**Teks yang Diberikan**
MIMPI YANG TERSISA. - Gabriel Alvando

Catatan Gabriel

Post Top Ad

Responsive Ads Here

MIMPI YANG TERSISA.

Share This


PERTANIAN TANAMAN PANGAN ADALAH UJUNG TOMBAK
     Pertanian Tanaman Pangan diyakini sebagai ujung tombak kegiatan ekonomi di Kalimantan Barat, oleh sebab itu tidak terlalu berlebihan jika rakyat Kalimantan Barat menggantungkan mimpi “bahwa Pemeritah Daerah Kalimantan Barat (baik Kabupaten, Kota maupun Propinsi )” lebih menitik beratkan pembangunan sosial ekonomi pada sektor Pertanian
     Kalimantan Barat dengan potensi Sumber Daya Alamnya yang berlimpah, mestinya mampu menyediakan kebutuhan bagi masyarakat. Namun sampai sekarang pembangunan yang optimal kesektor Pertanian kususnya Padi belum dimanfaatkan, untuk kepentingan rakyat.
     Harus diakui bahwa masa depan rakyat Kalimantan Barat tidak dapat dilepaskan dengan usaha pertanian. Diperdiksikan 80-an persen penduduk Kalimantan Barat masih menggantungkan hidupnya bercocok tanam dengan berladang “gilir balik” atau berpindah- pindah.

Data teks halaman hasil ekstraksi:
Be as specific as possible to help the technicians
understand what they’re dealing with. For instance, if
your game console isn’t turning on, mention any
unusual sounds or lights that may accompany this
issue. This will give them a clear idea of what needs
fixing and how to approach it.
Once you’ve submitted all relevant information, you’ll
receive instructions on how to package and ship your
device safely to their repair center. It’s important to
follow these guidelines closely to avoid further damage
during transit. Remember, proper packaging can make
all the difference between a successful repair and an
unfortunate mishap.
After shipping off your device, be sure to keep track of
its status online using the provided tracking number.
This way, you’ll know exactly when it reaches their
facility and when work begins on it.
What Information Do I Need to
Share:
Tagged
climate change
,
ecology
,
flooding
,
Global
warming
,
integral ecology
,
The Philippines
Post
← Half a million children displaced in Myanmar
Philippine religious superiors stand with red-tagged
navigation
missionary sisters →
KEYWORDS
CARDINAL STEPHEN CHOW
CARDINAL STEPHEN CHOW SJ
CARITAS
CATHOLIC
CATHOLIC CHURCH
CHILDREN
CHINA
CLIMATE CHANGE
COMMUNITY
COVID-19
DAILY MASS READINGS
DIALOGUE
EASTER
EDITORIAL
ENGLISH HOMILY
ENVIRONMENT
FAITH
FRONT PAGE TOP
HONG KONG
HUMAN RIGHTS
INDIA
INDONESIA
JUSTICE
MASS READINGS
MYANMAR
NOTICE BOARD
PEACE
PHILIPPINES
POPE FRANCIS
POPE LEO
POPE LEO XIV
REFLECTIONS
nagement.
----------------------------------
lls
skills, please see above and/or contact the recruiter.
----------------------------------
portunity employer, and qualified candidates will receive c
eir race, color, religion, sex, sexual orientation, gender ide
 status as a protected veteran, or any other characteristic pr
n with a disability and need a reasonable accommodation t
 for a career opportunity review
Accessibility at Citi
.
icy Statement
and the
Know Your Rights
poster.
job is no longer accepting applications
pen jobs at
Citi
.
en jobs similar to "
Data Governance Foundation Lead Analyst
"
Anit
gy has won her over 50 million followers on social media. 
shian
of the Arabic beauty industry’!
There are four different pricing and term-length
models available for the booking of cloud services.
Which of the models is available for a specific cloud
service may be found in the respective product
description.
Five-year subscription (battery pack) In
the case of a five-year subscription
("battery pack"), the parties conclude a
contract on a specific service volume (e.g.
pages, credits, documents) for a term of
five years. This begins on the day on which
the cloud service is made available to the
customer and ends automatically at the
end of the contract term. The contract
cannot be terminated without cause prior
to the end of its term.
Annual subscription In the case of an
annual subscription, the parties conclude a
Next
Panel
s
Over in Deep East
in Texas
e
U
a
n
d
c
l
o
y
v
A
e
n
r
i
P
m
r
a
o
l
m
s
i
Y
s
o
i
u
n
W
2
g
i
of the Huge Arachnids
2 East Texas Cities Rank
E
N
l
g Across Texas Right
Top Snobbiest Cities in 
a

**Tugas**
Sebutkan semua tingkatan Pemerintah Daerah Kalimantan Barat yang disebut dalam tanda kurung pada teks tentang pertanian tanaman pangan. Materi ini diambil dari sumber yang berbeda.

**Jawaban yang Diharapkan**
Kabupaten, Kota, Propinsi